## Overfitting in Decision Trees

### Review of overfitting

• Overfit = low training error, high true error.
• Occurs in overly complex models.

### Overfitting in decision trees

• As depth increases, training error moves to 0.
• Why? When choosing feature to split on, you're picking lowest classification error: will eventually move to 0.
• 0 training error is a big warning sign of overfitting.
• Want to find the depth with the lowest test error.

## Early stopping to avoid overfitting

### Principles of Occam's razor: Learning decision trees

• "Among competing hypotheses, the one with fewest assumptions should be selected", William of Occam, 13th Century.
• Example: have 2 symptoms to present to doctor, could either diagnose with 2 diseases for each sympton, or 1 disease that explains both symptoms.
• In decision trees: with 2 trees that have the same classification error, pick the simplest one.
• How to pick simpler trees:
• Early stopping: stop learning when tree becomes too complex (eg the depth is above some threshold).
• Pruning: simplify tree after learning algorithm terminates (generally the preferred approach).

### Early stopping in learning decision trees

• Condition 1: stop splitting are reach a max depth.
• Use validation set for finding ideal max depth param.
• Condition 2: use classification error to limit depth of tree.
• Stop recursing if classification error doesn't get better, eg, all choices of split at some leaf node don't get you a better classification error.
• Generally add a magic param and stop if error doesn't decrease by said param.
• Very useful in practise.
• Condition 3: stop if number of data points is low (below some threshold N_min).
• Should always implement this.

## Pruning Decision Trees

### Motivating pruning

• Problem with stopping condition 1:
• How do you know the ideal max depth?
• Can be fiddlying and imperfect trying to find it.
• Problem with stopping condition 2:
• Short sighted: splits that seem useless (eg don't reduce classification error by much) can be followed by excellent splits.

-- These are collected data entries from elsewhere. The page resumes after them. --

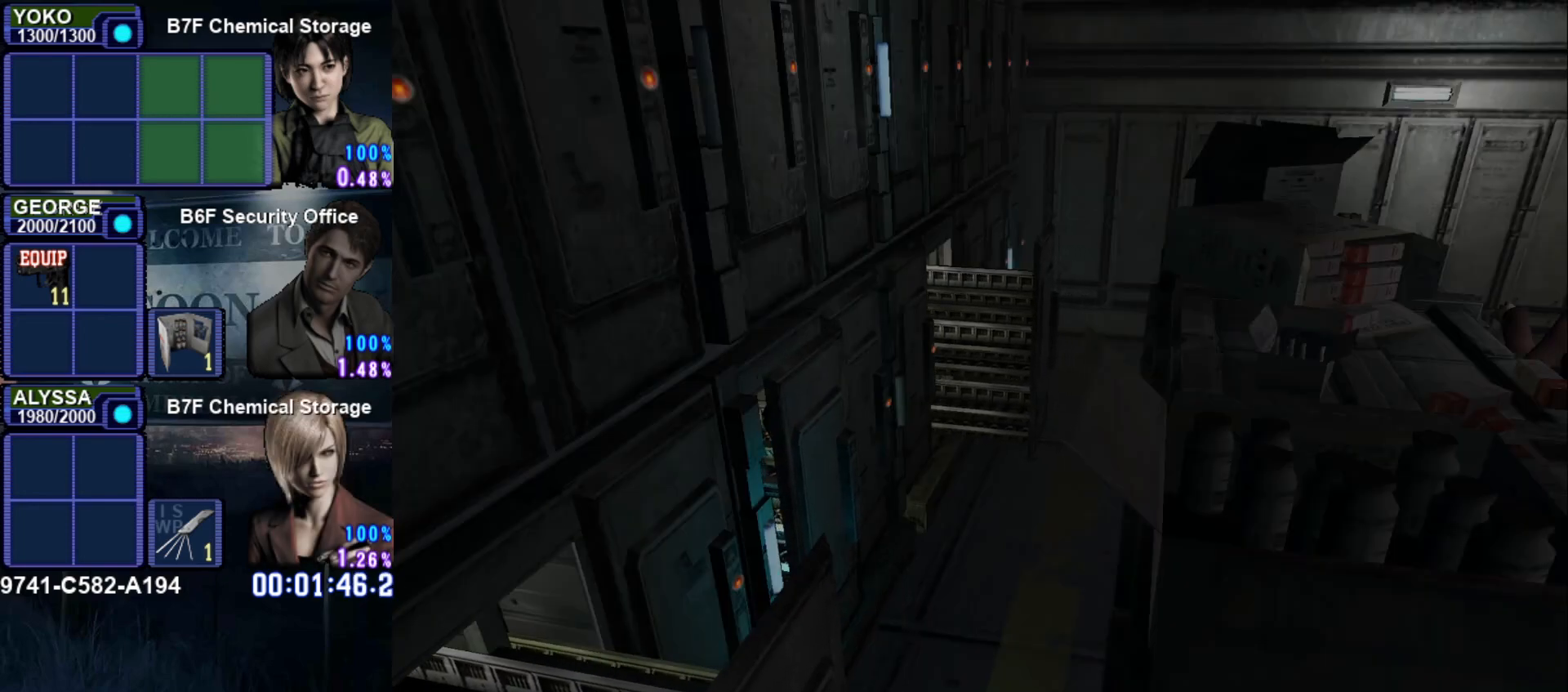
{"buttons": ["SQUARE"], "left_stick": "left", "button_events": []}
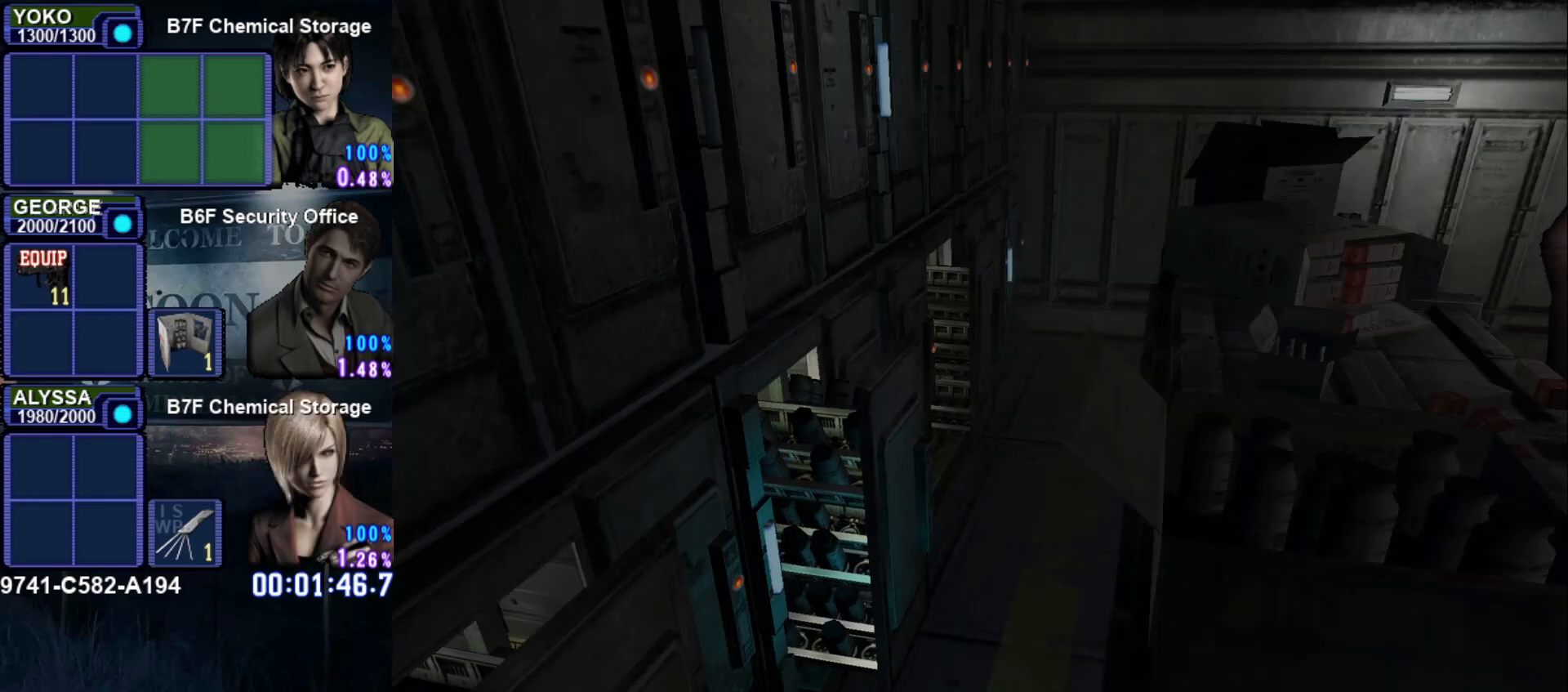
{"buttons": ["SQUARE"], "left_stick": "left", "button_events": []}
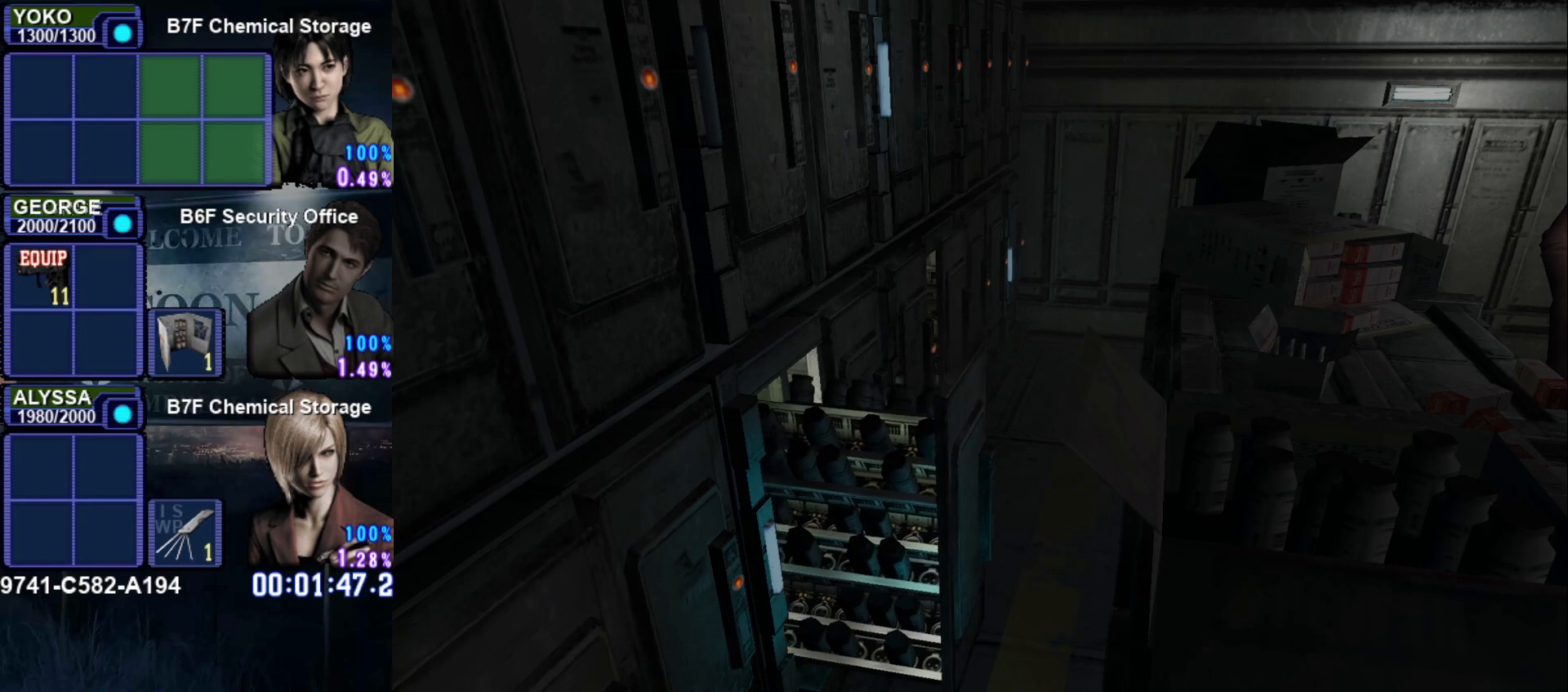
{"buttons": ["SQUARE"], "left_stick": "left", "button_events": []}
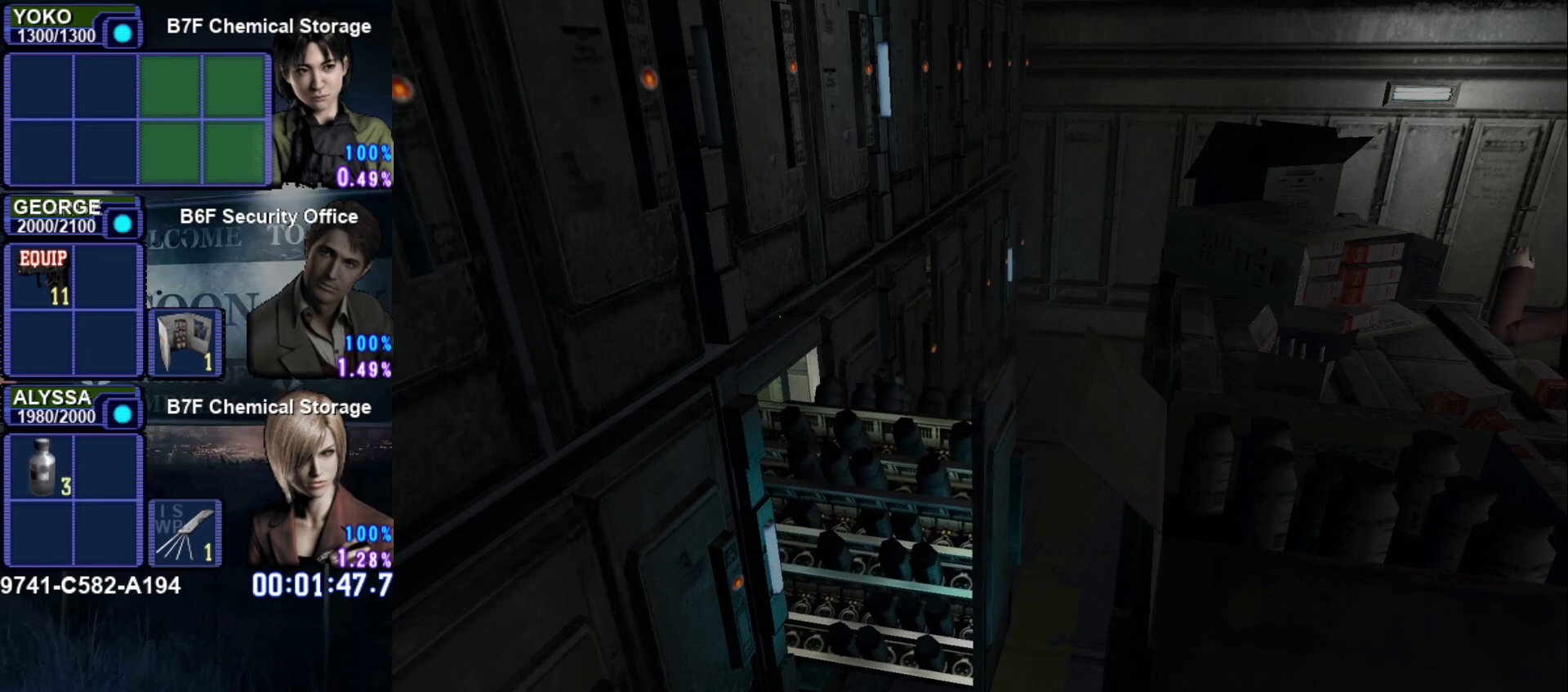
{"buttons": ["SQUARE"], "left_stick": "left", "button_events": []}
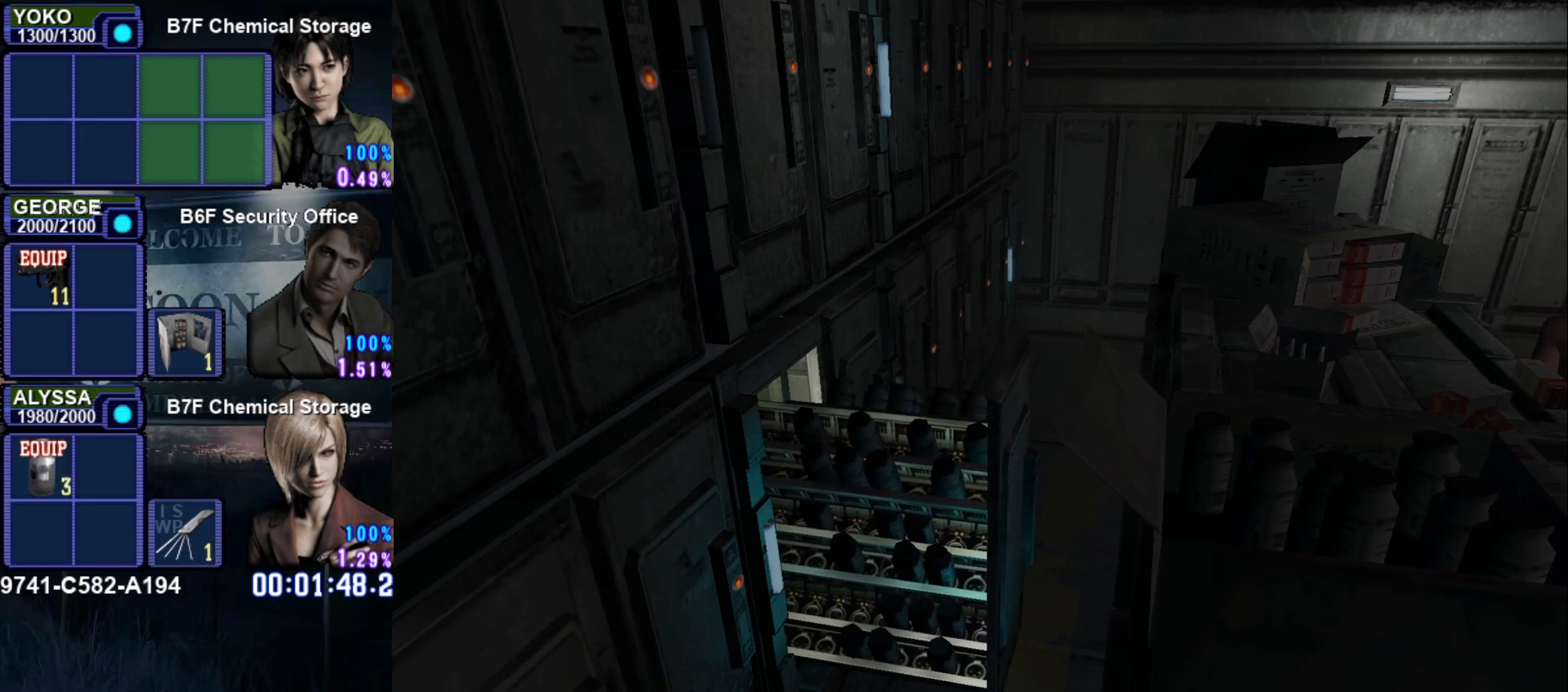
{"buttons": ["SQUARE"], "left_stick": "left", "button_events": []}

### Pruning decision trees to avoid overfitting

• Firstly, you need a measure of tree complexity. Generally use number of leaves. L(T) = # number of leaf nodes in tree
• Want to find good balance between low classification error and low complexity:
• Total Cost C(T) = Error(T) + tuning_param * L(T)
• if tuning_param == 0:
• Standard decision tree example.
• if tuning_param == float('inf'):
• Only lowest complexity trees will be choosen (classification error won't matter and will just choose majority class).
• if tuning_param in range(0, float('inf')):
• Find balance between the 2.

### Tree pruning algorithm

• Roughly: walk through each node in the tree and throw away if cost function is lower without the split.

# Week 4: Handling Missing Data

## Basic strategies for handling missing data

### Challenges of missing data

• Missing data can impact at training time: dataset contains null values, or at prediction time: input to predict contains missing values.

### Strategy 1: Purification by skipping missing values

• Most common method.
• Just skip data points missing values.
• Works if you have a "huge" dataset.
• Can be problematic with small datasets where you need all the data.
• Could skip an entire feature if there are a lot of missing data points.
• Doesn't help if data is missing at prediction time.

### Strategy 2: Purification by inputing missing data

• Fill in missing values with a "calculated guess":
• Categorical features should use mode of dataset (eg most commonly found value).
• Numerical features use median (eg average value).
• More advanced methods: expectation-maximization (EM) algorithm.
• Can result in systematic errors.

## Strategy 3: Modifying decision trees to handle missing data

### Modifying decision trees to handle missing data

• Add branch to decision tree when data is null.
• Creates more accurate predictions.
• Works for predictions and training.
• Need to modify training algorithm.

### Feature split selection with missing data

• When select a feature to split on also decide which branch to send the missing values down.
• Same principles as feature splitting: pick branch to assign missing values with lowest classification error.